▶ Collected data entries
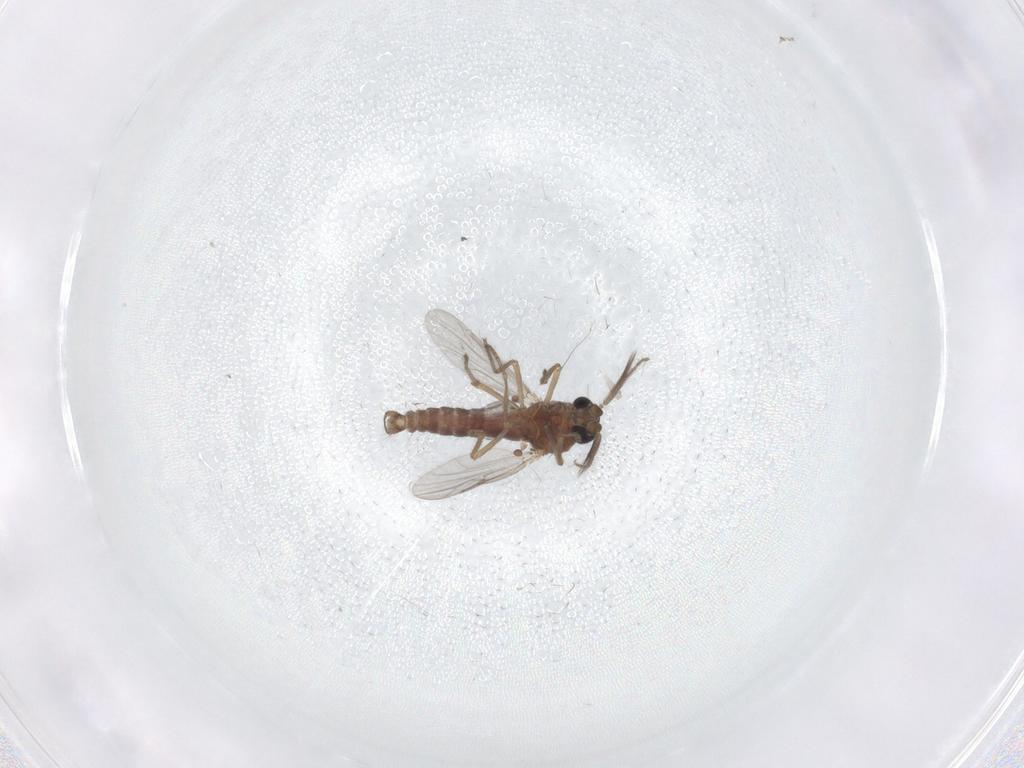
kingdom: Animalia
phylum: Arthropoda
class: Insecta
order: Diptera
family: Ceratopogonidae
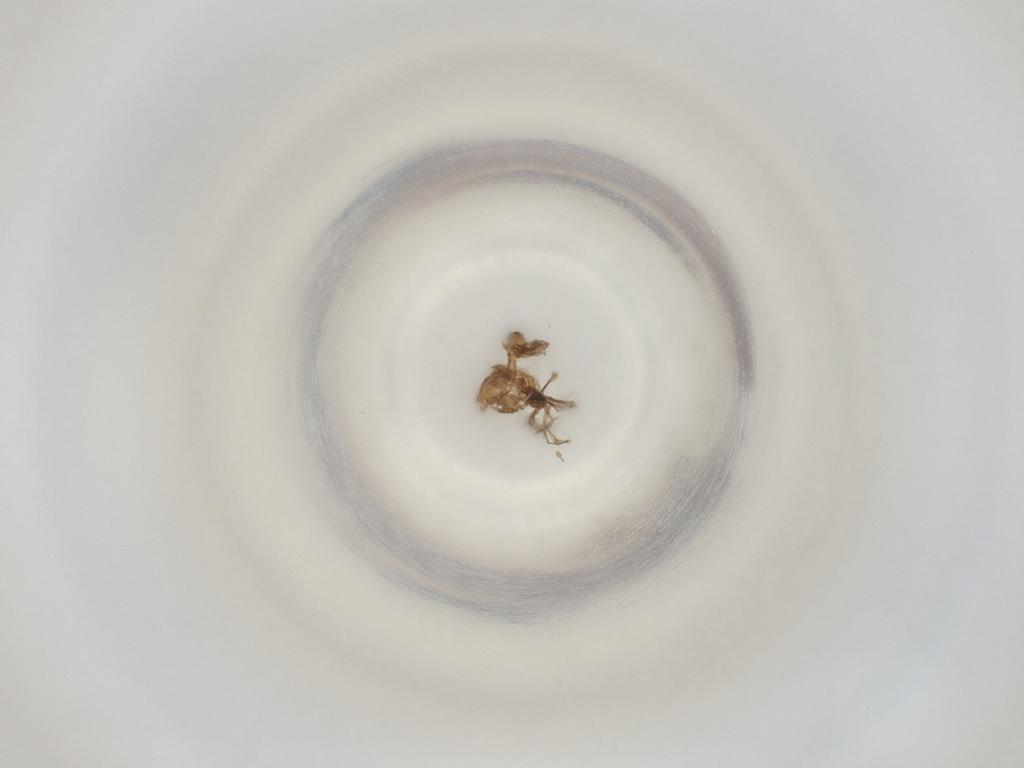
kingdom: Animalia
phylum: Arthropoda
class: Insecta
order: Diptera
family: Cecidomyiidae
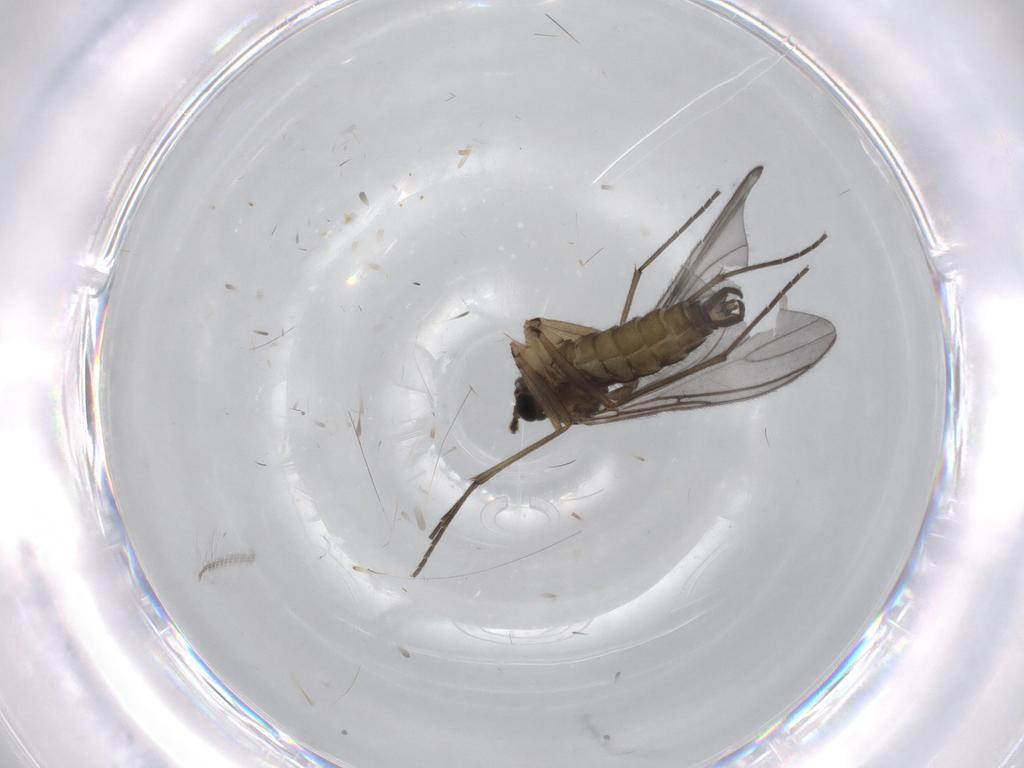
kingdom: Animalia
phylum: Arthropoda
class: Insecta
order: Diptera
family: Chironomidae
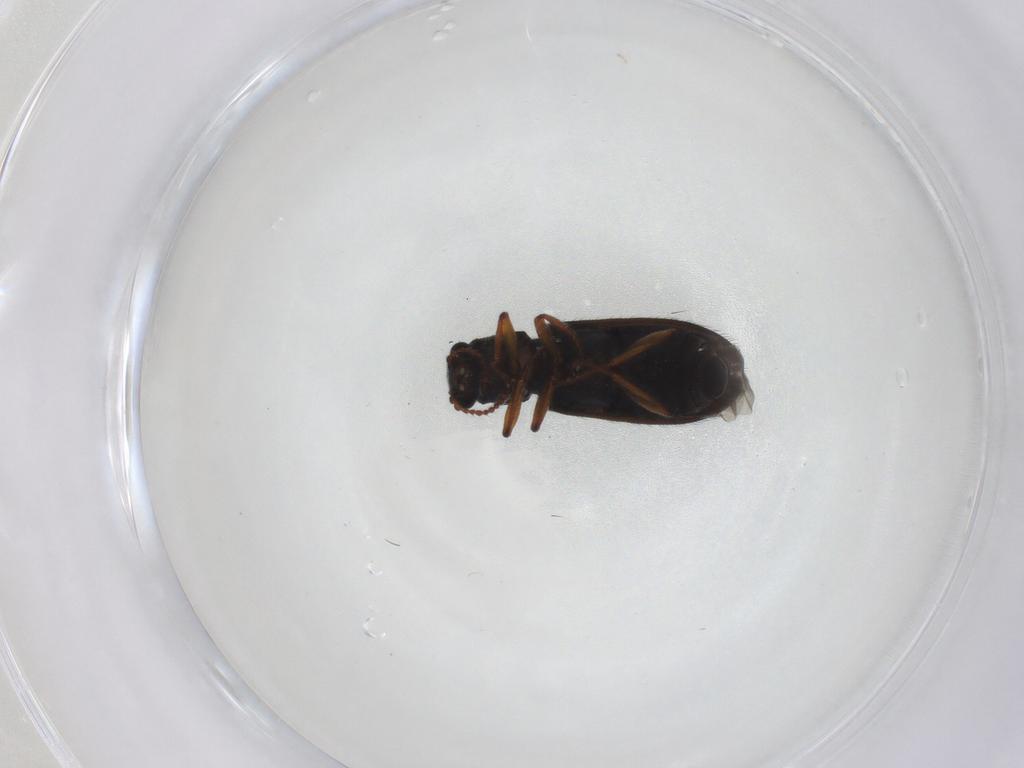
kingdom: Animalia
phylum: Arthropoda
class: Insecta
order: Coleoptera
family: Melyridae
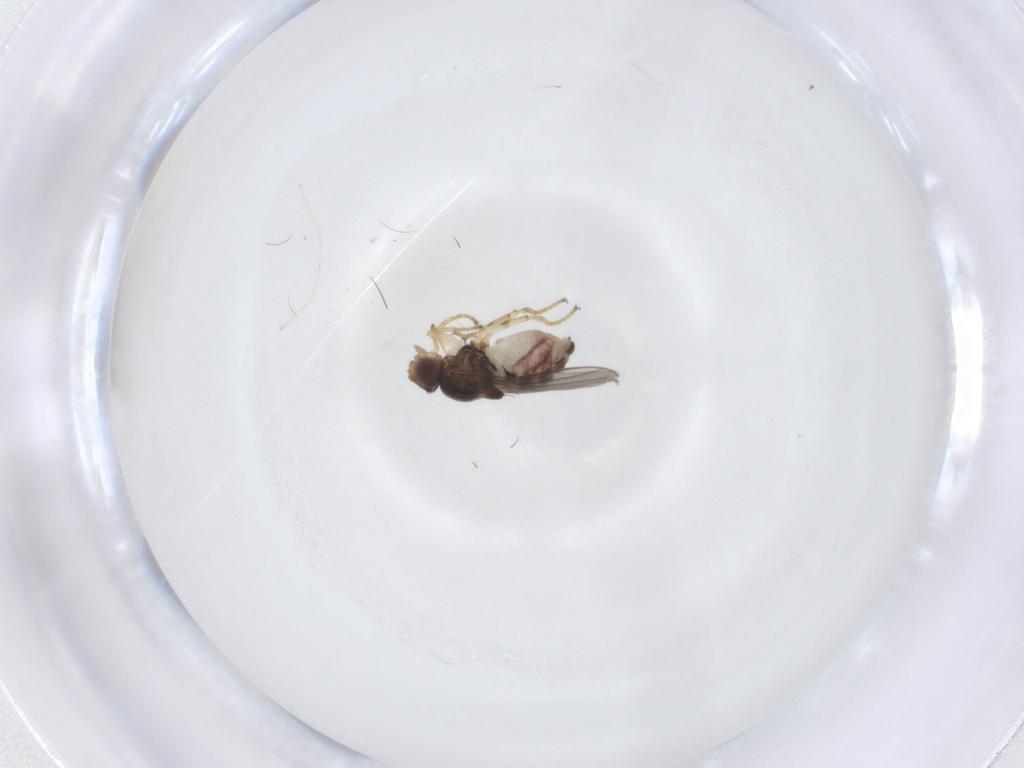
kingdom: Animalia
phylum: Arthropoda
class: Insecta
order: Diptera
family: Chloropidae
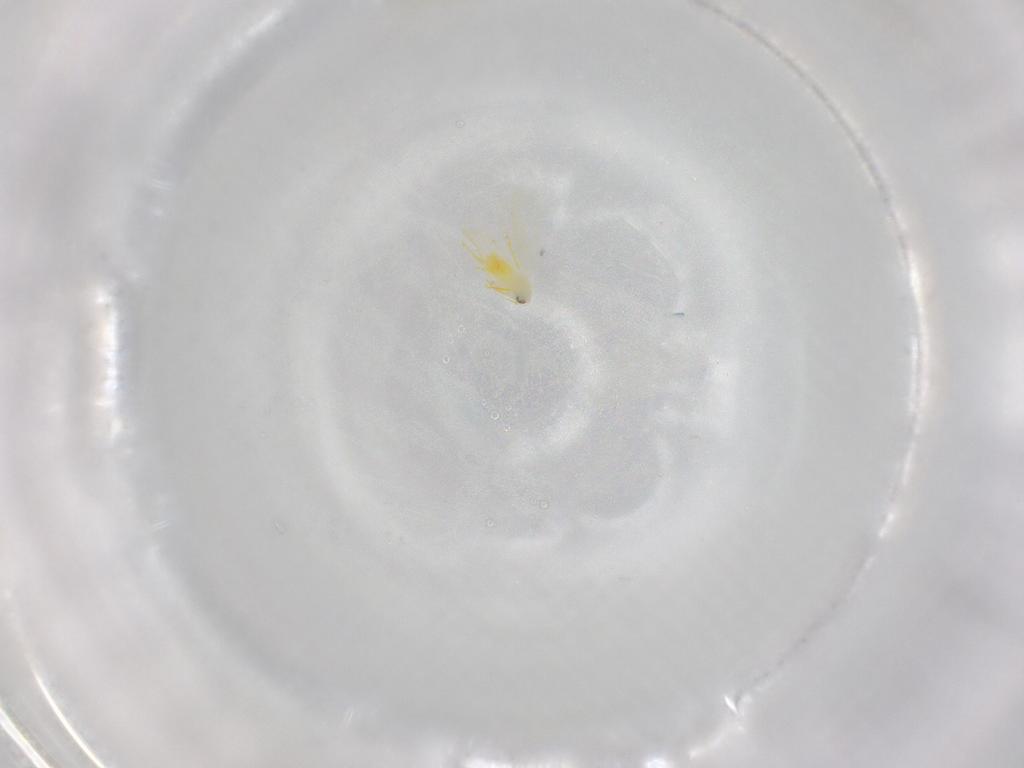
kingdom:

▶ WRITTEN INSTRUCTION
Switch every "family" in the listing to "family name" and write all of its lines out again with nothing else changed. Omit the pictures from your answer.

▶ ANSWER IN FULL
kingdom: Animalia
phylum: Arthropoda
class: Insecta
order: Diptera
family name: Ceratopogonidae
kingdom: Animalia
phylum: Arthropoda
class: Insecta
order: Diptera
family name: Cecidomyiidae
kingdom: Animalia
phylum: Arthropoda
class: Insecta
order: Diptera
family name: Chironomidae
kingdom: Animalia
phylum: Arthropoda
class: Insecta
order: Coleoptera
family name: Melyridae
kingdom: Animalia
phylum: Arthropoda
class: Insecta
order: Diptera
family name: Chloropidae
kingdom:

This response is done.